> [PROMPT]
Revise the lines below so that every occurrence of "lens line" becomes "calibration line", leaving all other wording intact, and omit the pictures from the result.

> [INFORMATION SHOWN]
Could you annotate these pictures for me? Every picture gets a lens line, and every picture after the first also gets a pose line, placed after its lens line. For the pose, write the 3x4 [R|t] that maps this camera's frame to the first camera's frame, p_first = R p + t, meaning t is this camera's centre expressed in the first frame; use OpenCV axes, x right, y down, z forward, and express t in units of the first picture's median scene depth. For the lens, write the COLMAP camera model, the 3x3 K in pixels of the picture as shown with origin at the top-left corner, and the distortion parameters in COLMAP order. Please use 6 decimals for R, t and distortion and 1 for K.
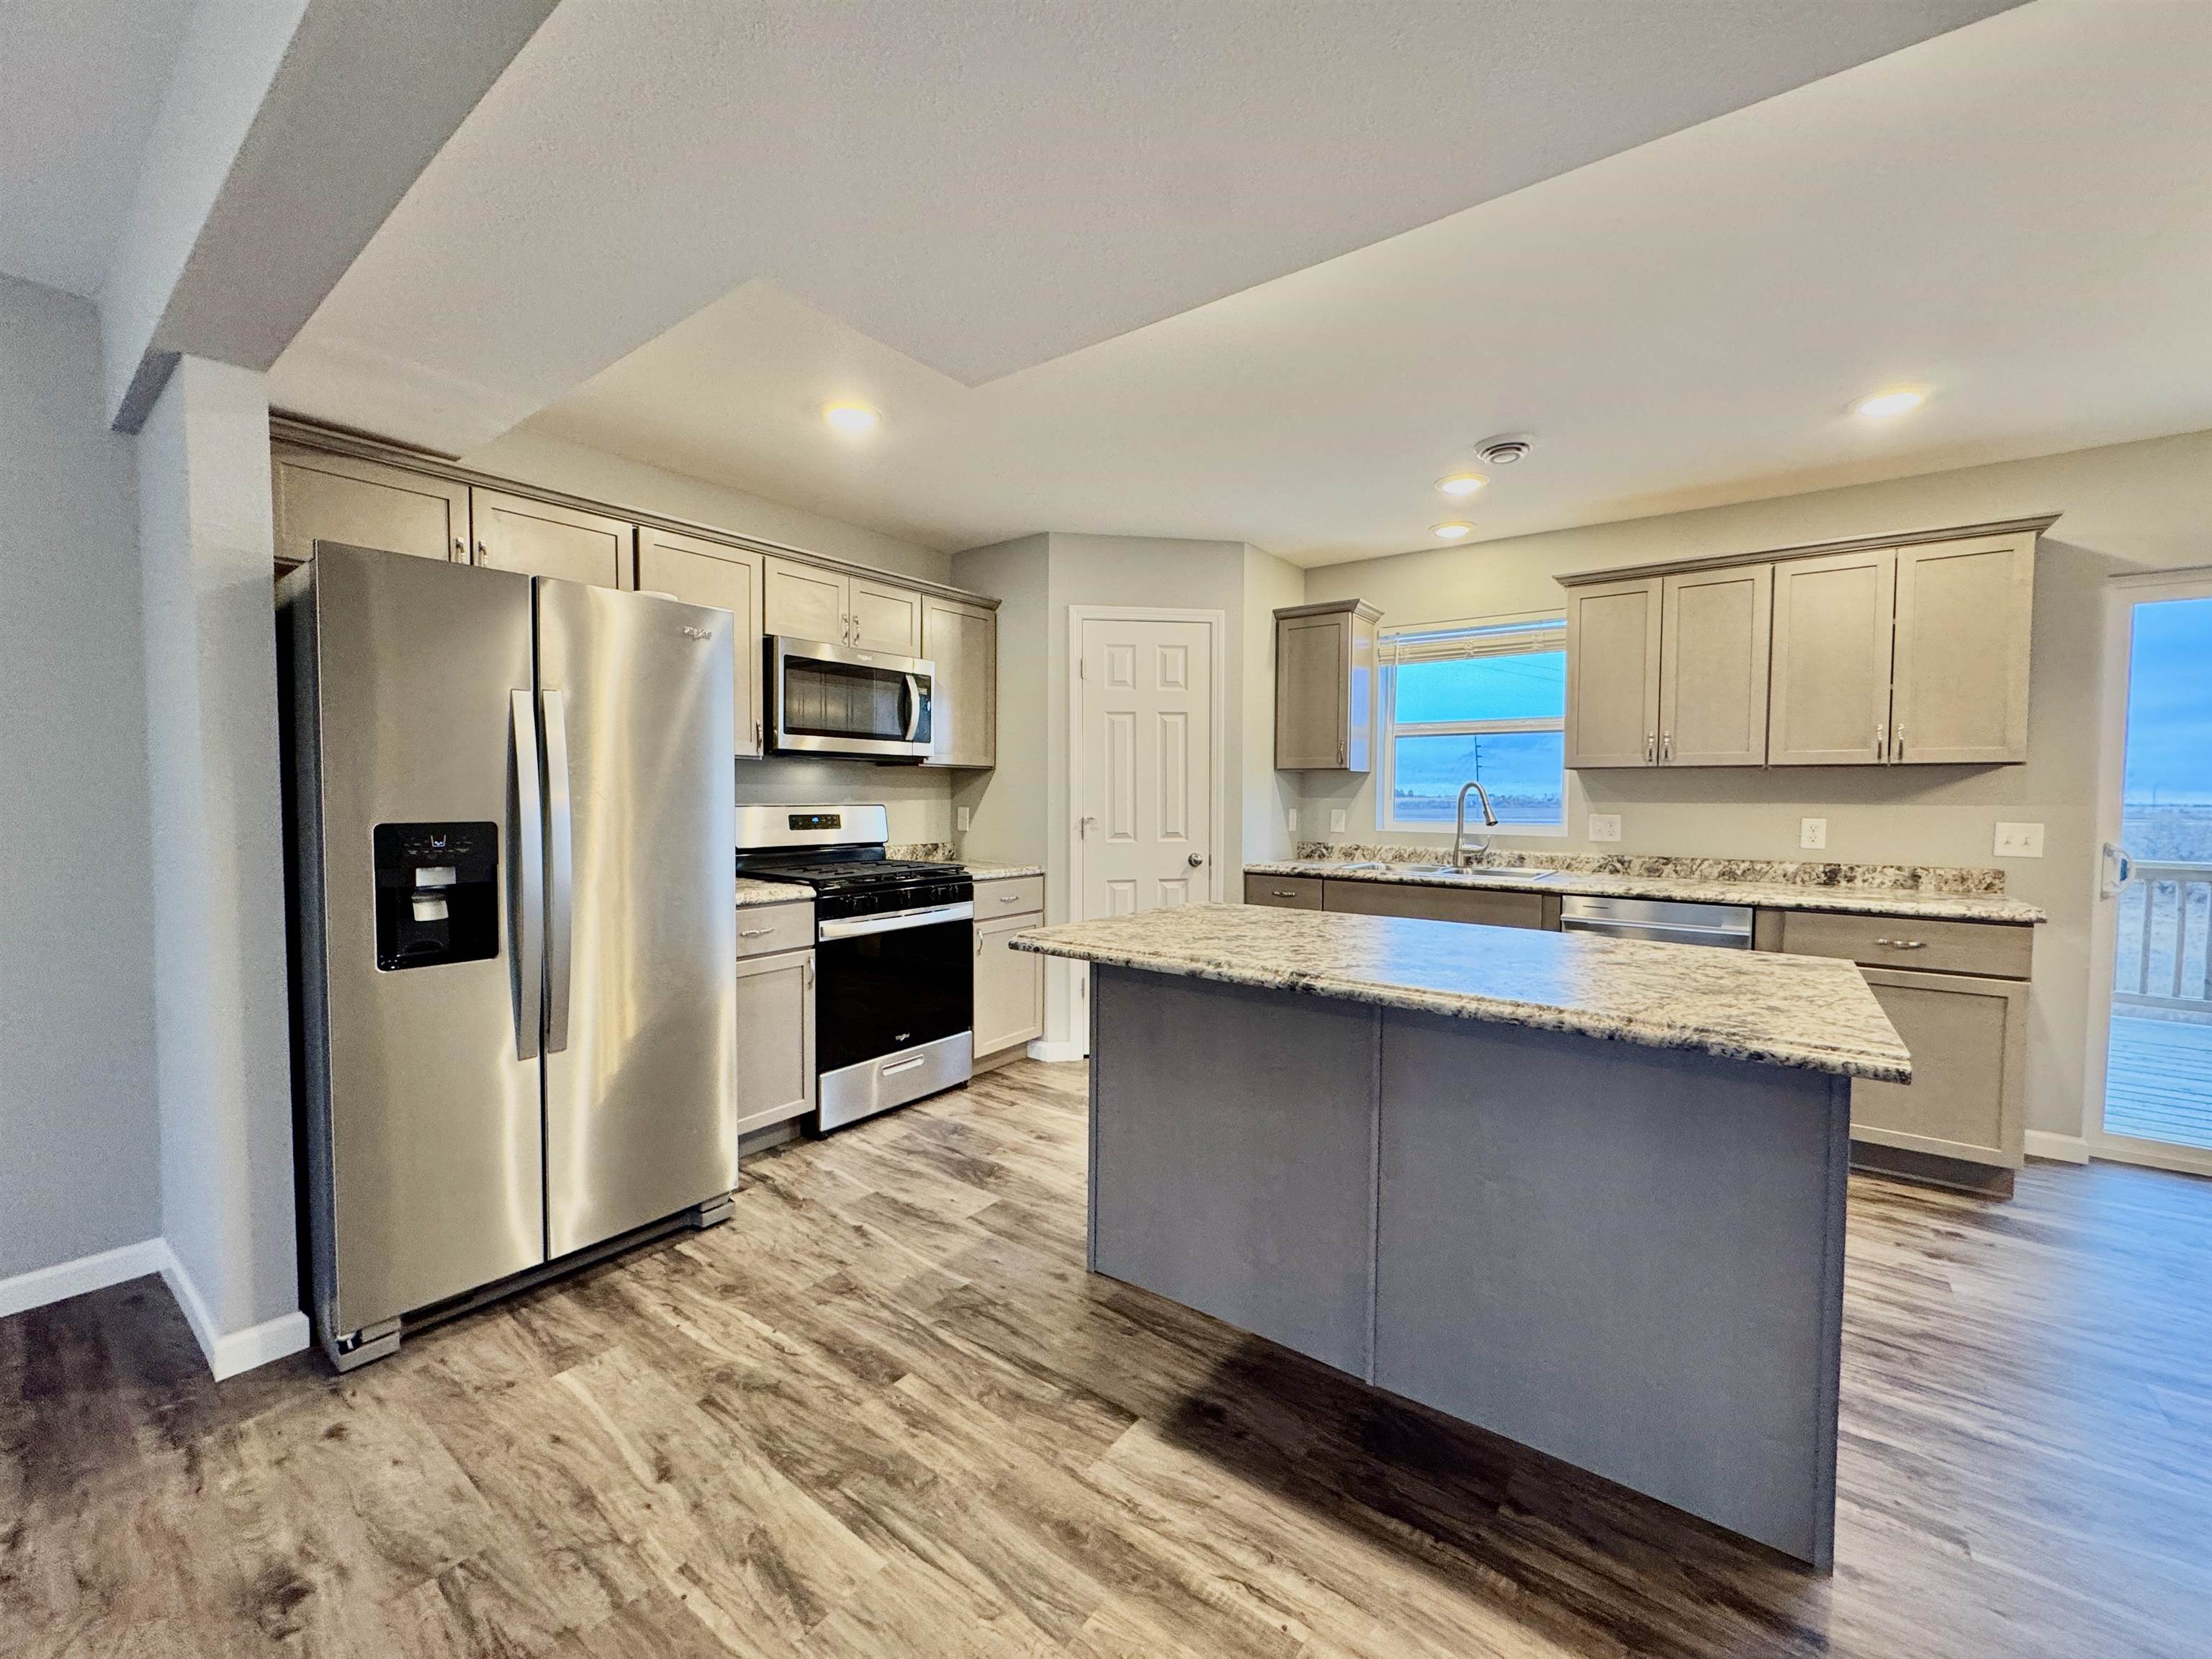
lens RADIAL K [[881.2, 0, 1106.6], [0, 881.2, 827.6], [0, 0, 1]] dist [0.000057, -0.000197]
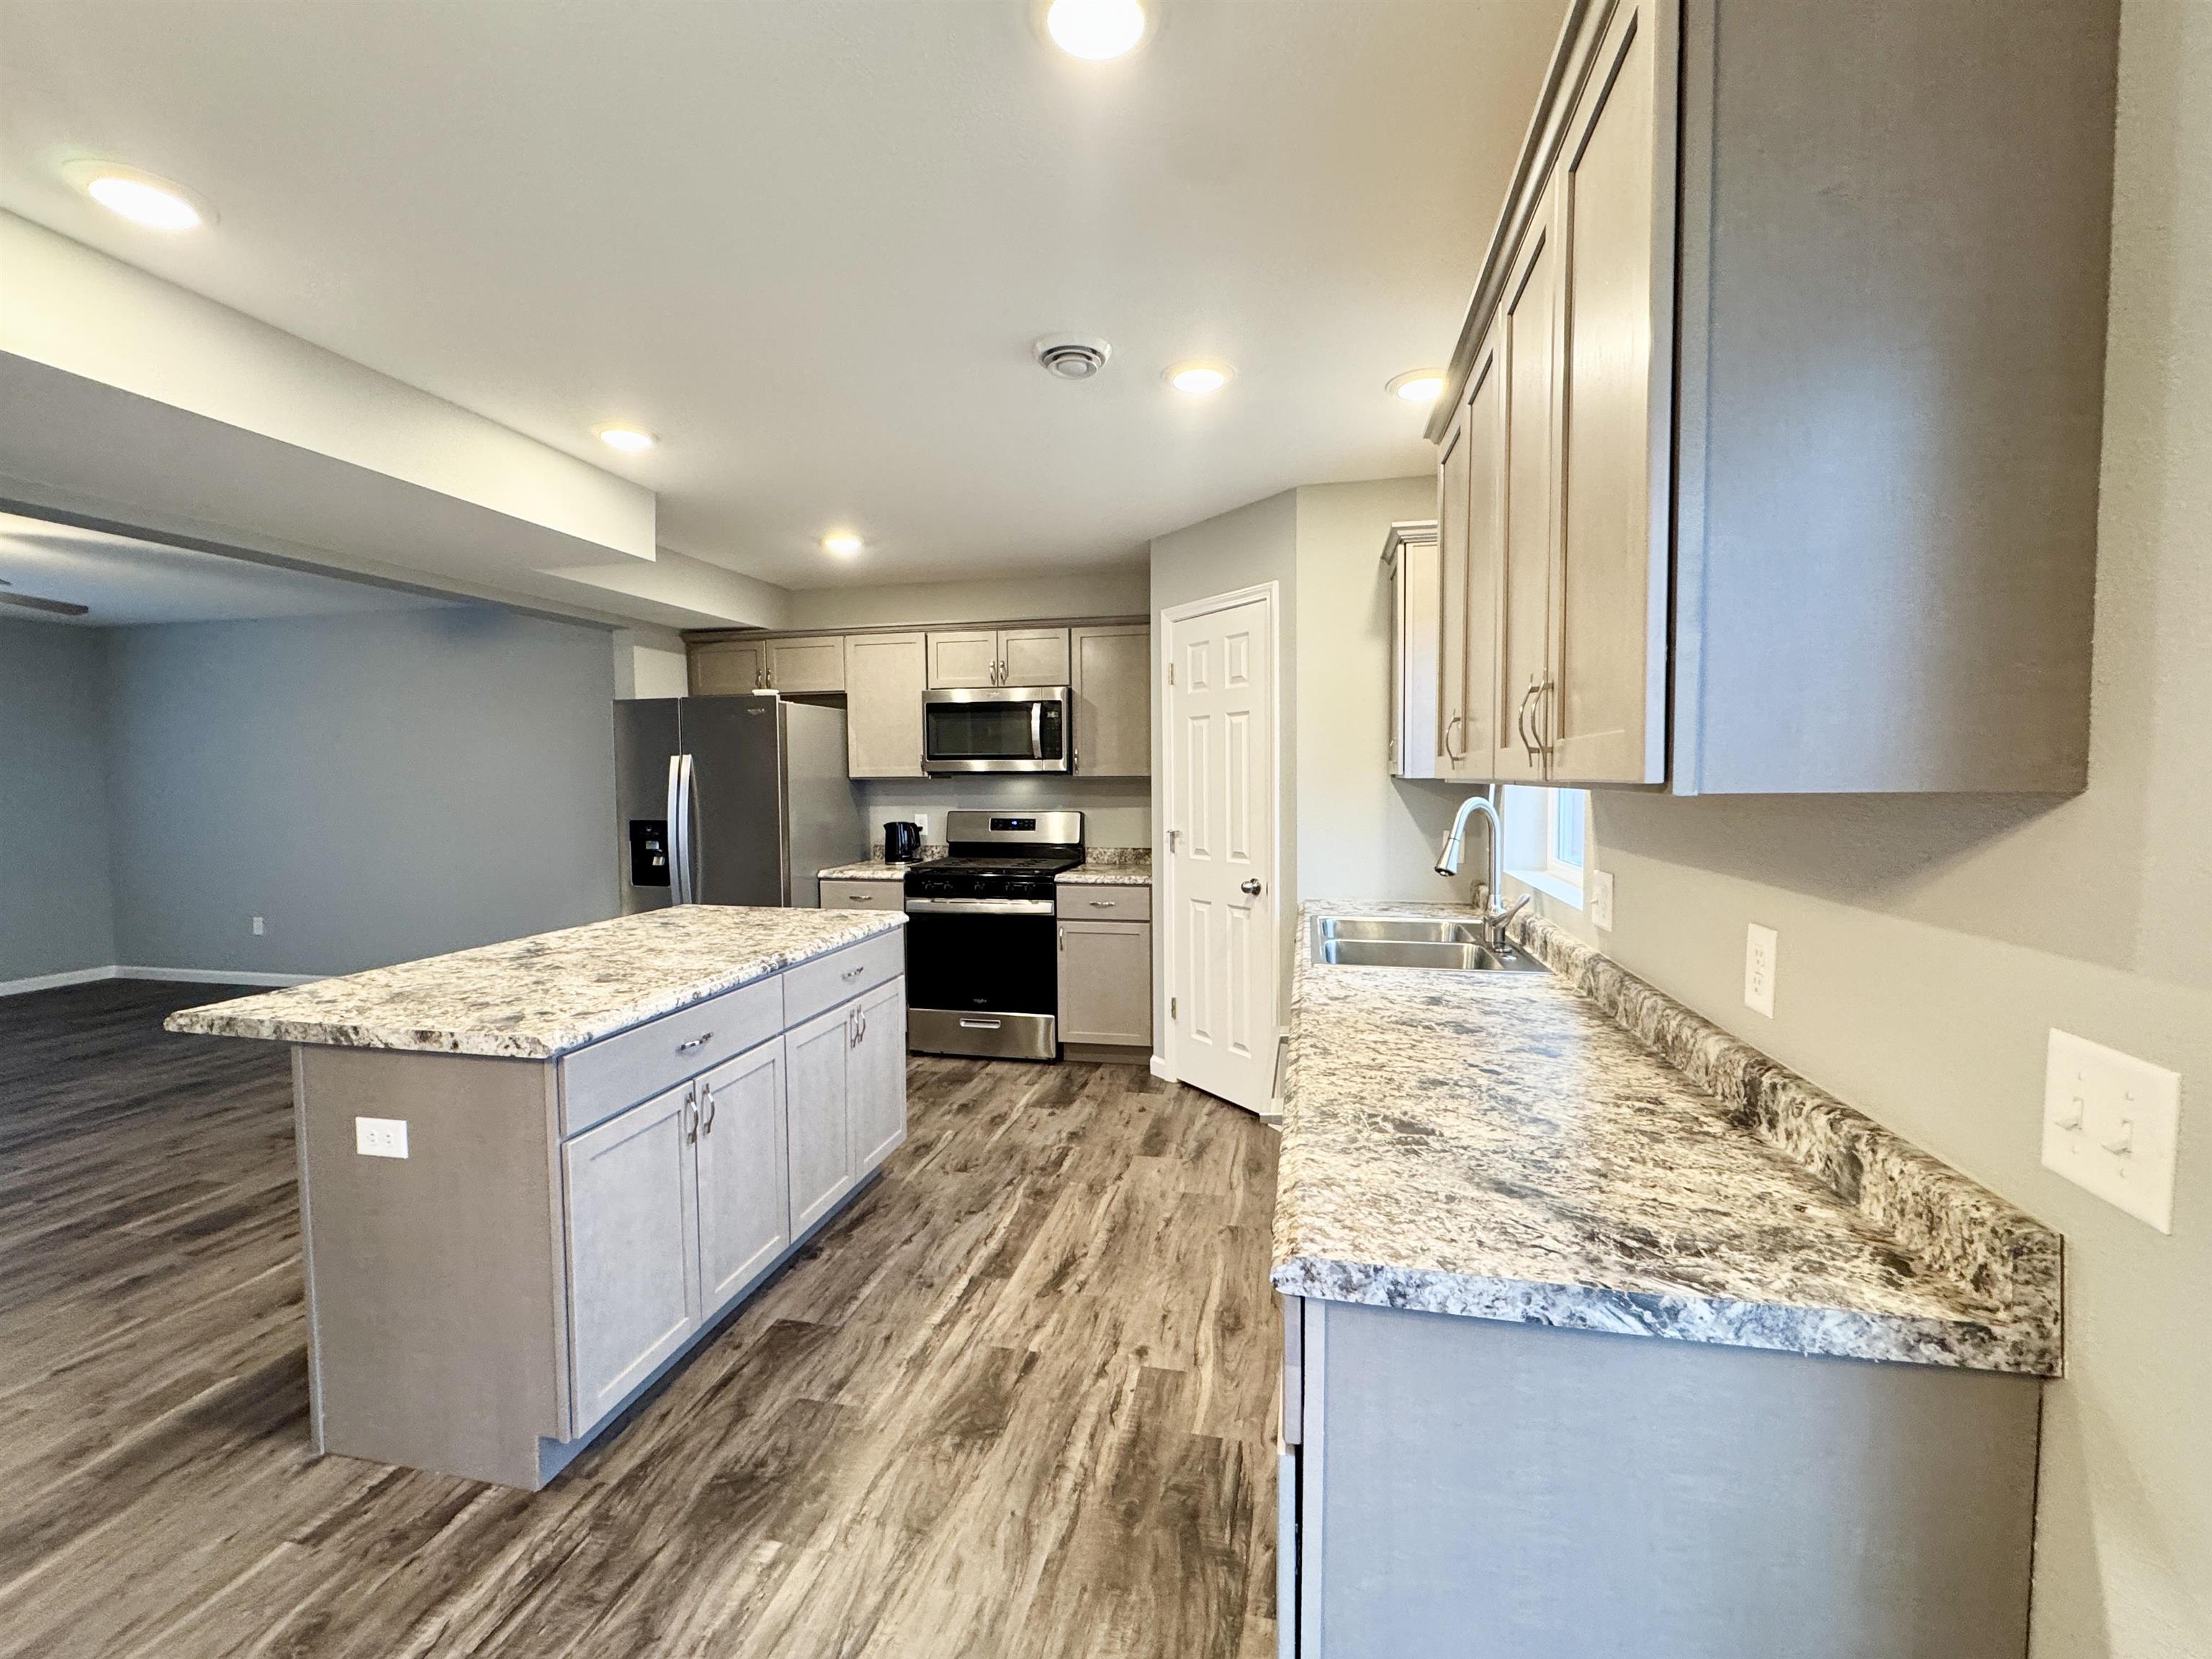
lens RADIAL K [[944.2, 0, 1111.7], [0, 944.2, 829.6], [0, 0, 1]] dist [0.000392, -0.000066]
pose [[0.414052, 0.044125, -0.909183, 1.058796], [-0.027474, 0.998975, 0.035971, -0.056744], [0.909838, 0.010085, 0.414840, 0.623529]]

> [ANSWER BOX]
Could you annotate these pictures for me? Every picture gets a calibration line, and every picture after the first also gets a pose line, placed after its calibration line. For the pose, write the 3x4 [R|t] that maps this camera's frame to the first camera's frame, p_first = R p + t, meaning t is this camera's centre expressed in the first frame; use OpenCV axes, x right, y down, z forward, and express t in units of the first picture's median scene depth. For the lens, write the COLMAP camera model, the 3x3 K in pixels of the picture as shown with origin at the top-left corner, and the distortion parameters in COLMAP order. Please use 6 decimals for R, t and distortion and 1 for K.
lens RADIAL K [[881.2, 0, 1106.6], [0, 881.2, 827.6], [0, 0, 1]] dist [0.000057, -0.000197]
lens RADIAL K [[944.2, 0, 1111.7], [0, 944.2, 829.6], [0, 0, 1]] dist [0.000392, -0.000066]
pose [[0.414052, 0.044125, -0.909183, 1.058796], [-0.027474, 0.998975, 0.035971, -0.056744], [0.909838, 0.010085, 0.414840, 0.623529]]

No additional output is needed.